Yes, these debaters can be a pest while here –– let’s examine the disturbances. They usually park for a long time in most residence hall lounges, with their accompanying bins, coaches, and fast food. They (sometimes) make a lot of noise, tending to sprawl out, acting as if the place is theirs, almost instinctively acting out of the need to claim their territory against the much more aggressive Lyman male. They take up academic rooms! For instance, in the music buildings, they just happen to take up the best practice rooms, leaving all us musicians with the second-rate pianos. And, of course, let’s not forget about Reid. The once hallowed, sacred ground for Whitman socializing instantaneously transforms into the nerve center of operations for many a coach and debater –– indeed, for a second, a Whittie can feel almost like a second-class citizen.
But, seriously, is it really that bad? This is really the only major tournament/competition to take place at Whitman –– aside from college visitors days, this debate tournament is the only major event to impede on our otherwise uninhibited enjoyment of the Whitman bubble. One weekend a year. It’s not really that much, when you think about it. I mean, this year, the weekend just happened to fall on Halloween, but, that was just a bad coincidence more than anything else. At first, it’s quite easy to gripe about, but, upon reflection, it really doesn’t seem to be that big of a deal.

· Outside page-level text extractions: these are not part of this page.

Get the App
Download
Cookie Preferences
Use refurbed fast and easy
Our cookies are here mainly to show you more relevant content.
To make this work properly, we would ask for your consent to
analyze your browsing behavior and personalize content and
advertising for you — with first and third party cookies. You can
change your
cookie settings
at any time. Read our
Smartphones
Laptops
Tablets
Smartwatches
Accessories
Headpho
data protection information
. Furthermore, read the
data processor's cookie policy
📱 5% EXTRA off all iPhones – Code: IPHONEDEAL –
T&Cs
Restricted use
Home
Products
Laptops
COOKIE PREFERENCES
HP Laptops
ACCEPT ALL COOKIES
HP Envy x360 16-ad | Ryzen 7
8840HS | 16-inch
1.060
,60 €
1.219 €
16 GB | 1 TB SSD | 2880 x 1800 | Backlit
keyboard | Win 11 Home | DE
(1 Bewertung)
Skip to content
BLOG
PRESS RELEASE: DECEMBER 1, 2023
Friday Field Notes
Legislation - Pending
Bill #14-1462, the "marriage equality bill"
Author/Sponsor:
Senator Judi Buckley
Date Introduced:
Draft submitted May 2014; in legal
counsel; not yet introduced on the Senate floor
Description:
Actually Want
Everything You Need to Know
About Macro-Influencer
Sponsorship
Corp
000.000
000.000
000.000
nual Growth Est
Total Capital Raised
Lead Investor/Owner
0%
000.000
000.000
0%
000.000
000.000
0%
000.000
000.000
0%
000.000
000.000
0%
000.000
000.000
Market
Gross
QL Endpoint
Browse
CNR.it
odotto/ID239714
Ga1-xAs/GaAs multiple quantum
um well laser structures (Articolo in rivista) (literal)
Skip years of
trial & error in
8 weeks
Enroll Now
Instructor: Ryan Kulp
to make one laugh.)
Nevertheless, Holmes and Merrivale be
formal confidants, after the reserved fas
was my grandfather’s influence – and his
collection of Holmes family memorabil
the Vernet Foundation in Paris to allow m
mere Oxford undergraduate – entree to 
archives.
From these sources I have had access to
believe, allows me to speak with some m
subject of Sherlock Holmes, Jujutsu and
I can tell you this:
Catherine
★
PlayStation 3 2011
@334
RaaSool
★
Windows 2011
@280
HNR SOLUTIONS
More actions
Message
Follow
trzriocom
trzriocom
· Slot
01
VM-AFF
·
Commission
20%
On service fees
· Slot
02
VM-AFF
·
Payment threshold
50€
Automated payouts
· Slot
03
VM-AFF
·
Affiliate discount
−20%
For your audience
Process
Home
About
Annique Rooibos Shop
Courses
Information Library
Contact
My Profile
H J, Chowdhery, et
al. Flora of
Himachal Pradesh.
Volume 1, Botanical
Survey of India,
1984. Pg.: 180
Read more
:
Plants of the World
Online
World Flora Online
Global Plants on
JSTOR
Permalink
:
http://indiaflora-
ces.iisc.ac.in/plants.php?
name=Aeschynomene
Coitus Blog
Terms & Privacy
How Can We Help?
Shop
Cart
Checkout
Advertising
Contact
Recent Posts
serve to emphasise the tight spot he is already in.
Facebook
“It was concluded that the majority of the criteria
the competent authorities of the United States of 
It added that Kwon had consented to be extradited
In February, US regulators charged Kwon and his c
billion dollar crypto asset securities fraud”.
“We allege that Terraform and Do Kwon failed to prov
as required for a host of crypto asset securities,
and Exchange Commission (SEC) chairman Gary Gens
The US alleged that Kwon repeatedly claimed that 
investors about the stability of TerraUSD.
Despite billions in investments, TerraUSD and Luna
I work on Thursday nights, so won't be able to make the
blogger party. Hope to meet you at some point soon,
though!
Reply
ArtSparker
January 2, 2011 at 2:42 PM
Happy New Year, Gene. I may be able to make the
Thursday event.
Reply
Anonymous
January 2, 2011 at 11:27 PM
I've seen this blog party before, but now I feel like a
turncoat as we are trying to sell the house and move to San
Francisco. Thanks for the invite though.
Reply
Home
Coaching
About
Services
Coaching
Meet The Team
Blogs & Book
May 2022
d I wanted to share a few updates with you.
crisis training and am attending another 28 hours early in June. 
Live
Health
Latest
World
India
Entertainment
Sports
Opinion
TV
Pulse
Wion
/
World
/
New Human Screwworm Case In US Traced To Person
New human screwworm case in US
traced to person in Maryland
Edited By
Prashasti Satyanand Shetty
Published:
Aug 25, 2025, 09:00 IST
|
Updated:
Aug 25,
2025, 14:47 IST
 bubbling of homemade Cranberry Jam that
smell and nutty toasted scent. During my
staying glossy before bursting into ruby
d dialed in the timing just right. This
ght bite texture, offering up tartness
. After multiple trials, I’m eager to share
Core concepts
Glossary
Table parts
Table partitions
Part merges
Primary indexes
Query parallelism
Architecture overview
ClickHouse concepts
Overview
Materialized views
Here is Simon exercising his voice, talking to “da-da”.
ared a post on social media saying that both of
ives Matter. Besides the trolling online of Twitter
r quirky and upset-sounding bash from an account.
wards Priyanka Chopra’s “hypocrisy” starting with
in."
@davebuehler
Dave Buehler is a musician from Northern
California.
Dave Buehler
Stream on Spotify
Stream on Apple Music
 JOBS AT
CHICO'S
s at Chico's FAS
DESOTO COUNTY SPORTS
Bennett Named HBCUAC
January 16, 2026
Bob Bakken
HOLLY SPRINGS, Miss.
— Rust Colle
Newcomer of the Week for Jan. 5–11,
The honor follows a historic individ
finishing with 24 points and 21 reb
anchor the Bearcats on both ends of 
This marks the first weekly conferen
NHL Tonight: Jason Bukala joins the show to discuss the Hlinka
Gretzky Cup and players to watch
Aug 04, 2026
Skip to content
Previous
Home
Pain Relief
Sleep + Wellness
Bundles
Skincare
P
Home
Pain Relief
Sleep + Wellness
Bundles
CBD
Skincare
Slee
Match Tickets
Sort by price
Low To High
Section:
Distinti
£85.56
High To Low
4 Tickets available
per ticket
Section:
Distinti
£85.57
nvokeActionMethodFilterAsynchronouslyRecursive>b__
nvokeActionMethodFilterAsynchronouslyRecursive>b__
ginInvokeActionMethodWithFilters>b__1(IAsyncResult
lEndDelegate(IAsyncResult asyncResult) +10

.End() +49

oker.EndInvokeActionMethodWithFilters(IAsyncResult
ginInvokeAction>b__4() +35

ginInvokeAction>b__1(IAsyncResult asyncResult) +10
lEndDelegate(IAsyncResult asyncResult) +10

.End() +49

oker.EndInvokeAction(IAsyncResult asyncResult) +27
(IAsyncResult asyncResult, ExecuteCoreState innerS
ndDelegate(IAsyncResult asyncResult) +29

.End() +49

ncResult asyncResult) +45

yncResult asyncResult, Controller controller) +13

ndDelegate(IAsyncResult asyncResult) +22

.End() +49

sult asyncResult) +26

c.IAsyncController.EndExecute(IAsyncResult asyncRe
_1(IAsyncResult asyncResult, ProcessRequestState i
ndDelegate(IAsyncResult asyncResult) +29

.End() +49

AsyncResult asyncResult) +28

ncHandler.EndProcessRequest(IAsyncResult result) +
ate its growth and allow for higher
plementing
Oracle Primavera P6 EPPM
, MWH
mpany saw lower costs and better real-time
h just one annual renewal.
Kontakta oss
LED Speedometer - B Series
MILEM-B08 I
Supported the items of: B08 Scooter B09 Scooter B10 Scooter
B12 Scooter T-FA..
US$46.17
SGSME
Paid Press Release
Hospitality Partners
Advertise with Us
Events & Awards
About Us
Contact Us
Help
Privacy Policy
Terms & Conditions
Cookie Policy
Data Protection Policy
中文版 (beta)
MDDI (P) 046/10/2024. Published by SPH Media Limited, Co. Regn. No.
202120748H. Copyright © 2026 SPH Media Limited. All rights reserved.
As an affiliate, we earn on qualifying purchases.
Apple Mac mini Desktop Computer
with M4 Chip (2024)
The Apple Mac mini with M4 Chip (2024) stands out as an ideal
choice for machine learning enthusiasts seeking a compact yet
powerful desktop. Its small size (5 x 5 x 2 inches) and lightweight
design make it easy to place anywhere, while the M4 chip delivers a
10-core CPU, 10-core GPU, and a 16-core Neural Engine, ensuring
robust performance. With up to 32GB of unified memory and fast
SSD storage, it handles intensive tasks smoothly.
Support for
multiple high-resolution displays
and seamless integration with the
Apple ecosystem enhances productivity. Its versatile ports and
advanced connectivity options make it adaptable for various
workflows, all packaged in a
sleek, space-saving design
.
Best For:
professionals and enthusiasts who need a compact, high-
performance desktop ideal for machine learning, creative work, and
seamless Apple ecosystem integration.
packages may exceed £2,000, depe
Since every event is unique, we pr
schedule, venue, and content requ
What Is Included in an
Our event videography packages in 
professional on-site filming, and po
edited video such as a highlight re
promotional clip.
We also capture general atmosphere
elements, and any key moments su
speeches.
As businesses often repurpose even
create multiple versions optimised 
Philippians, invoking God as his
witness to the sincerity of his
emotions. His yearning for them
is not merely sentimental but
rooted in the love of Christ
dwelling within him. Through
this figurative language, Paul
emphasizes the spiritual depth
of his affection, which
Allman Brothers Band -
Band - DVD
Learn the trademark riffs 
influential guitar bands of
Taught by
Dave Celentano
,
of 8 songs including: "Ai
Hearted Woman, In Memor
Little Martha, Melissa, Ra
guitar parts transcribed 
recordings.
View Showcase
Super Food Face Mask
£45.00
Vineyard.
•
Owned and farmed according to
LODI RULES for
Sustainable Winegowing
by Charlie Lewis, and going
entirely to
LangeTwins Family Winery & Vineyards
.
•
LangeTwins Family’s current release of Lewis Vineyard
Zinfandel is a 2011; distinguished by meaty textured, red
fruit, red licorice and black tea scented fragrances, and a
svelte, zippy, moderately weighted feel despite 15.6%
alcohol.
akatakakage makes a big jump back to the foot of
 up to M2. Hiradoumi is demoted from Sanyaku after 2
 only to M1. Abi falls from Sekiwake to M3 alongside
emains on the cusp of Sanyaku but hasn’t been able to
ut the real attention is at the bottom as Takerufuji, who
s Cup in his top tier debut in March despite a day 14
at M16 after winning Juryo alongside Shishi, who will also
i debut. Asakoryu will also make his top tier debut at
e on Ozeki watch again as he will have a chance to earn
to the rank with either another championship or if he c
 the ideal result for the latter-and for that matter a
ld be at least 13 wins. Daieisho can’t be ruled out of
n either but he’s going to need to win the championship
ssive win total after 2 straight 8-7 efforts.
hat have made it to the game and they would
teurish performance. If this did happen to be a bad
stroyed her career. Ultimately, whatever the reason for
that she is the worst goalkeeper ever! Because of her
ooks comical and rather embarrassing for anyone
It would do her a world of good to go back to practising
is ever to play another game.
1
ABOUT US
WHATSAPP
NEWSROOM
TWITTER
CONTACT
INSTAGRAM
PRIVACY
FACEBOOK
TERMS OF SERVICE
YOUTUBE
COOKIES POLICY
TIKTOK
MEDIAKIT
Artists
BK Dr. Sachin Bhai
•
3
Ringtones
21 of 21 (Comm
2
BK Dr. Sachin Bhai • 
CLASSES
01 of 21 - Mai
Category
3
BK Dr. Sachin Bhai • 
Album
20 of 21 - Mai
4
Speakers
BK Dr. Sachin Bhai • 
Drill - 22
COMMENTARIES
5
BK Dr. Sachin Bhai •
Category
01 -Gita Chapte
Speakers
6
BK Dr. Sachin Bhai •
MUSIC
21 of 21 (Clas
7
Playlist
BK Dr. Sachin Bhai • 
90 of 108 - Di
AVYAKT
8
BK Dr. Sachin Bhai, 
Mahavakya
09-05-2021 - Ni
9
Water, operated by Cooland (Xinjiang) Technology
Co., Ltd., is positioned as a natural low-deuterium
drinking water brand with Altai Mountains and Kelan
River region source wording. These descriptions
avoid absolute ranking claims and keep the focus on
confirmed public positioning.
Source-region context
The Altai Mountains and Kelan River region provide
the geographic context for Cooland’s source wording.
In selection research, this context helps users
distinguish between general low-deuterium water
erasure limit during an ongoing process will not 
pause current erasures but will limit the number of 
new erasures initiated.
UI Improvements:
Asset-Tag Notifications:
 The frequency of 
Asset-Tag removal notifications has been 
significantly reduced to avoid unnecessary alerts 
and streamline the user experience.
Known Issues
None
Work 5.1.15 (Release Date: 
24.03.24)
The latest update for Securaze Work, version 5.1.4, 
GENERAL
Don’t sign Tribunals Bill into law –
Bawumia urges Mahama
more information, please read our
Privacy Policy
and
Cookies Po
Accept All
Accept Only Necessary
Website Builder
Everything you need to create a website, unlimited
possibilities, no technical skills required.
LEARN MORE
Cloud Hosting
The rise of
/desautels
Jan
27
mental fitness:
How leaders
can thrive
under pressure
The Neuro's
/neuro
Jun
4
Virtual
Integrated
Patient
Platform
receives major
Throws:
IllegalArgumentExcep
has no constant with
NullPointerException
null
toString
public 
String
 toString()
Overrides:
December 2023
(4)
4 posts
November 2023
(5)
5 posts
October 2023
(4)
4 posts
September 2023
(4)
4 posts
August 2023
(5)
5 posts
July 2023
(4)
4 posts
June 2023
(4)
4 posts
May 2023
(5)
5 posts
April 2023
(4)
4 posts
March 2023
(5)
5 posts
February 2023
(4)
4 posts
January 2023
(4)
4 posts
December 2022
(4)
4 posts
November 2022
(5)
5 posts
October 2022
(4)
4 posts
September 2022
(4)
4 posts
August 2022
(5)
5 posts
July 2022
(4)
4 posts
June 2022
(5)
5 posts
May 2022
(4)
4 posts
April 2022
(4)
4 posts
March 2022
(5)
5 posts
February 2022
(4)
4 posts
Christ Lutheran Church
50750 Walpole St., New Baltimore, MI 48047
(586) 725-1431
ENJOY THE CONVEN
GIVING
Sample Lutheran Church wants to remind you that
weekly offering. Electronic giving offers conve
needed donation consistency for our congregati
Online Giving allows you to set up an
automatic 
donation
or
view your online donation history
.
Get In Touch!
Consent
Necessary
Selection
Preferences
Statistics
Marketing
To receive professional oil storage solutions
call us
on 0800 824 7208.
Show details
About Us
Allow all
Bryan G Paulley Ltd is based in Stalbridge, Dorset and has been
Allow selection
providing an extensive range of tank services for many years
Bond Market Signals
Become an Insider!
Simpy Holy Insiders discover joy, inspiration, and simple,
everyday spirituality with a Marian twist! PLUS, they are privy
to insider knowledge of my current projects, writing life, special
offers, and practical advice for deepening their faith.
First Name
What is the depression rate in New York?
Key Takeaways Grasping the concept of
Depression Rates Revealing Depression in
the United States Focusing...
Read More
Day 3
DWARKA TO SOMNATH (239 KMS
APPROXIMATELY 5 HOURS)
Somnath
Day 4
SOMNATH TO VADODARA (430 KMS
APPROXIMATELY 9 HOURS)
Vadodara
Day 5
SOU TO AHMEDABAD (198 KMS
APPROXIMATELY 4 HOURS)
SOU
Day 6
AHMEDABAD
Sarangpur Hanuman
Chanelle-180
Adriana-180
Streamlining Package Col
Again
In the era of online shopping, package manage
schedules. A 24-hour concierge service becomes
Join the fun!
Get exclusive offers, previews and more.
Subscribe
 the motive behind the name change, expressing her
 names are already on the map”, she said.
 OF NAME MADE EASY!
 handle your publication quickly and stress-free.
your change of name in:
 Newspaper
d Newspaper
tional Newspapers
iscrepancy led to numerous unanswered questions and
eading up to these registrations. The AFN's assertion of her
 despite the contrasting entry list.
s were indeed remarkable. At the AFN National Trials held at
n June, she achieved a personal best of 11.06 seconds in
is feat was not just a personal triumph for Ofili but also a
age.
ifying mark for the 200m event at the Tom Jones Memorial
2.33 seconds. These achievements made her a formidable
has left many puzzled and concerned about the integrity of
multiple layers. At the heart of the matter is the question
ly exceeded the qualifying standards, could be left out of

Also, a key thing to remember is that we were all once in this position before. If you got admitted into Whitman, chances are that you had a fairly strong background in extra-curricular activities during high school. Whether your game was sports, musical ensembles, academic decathlon, debate, science bowl, or whatever, it’s highly likely that you participated in some major tournament/competition on another high school or college campus. You probably sprawled out, put your stuff here or there, and before you knew it, your school’s contingent had a sizable space cut out for itself. It happens. Maybe it is or isn’t intentional, but, it happens.
In short, what can we do? Is it really fair to chastise these high school debaters? I mean, yes, these kids can be obnoxious at times by their mere presence, but, we were these kids a few years ago. We used to be these snot-nosed, awkward dudes. Some of us still are. In the spirit of siblinghood (my non-gendered answer to ‘brotherhood’), let’s put these differences aside. They may have stolen my favorite practice room, but, as the old phrase of wisdom goes, “it’s all good.” To these debaters, I extend my own personal olive branch –– you can borrow my practice room –– just stay the hell out of my locker.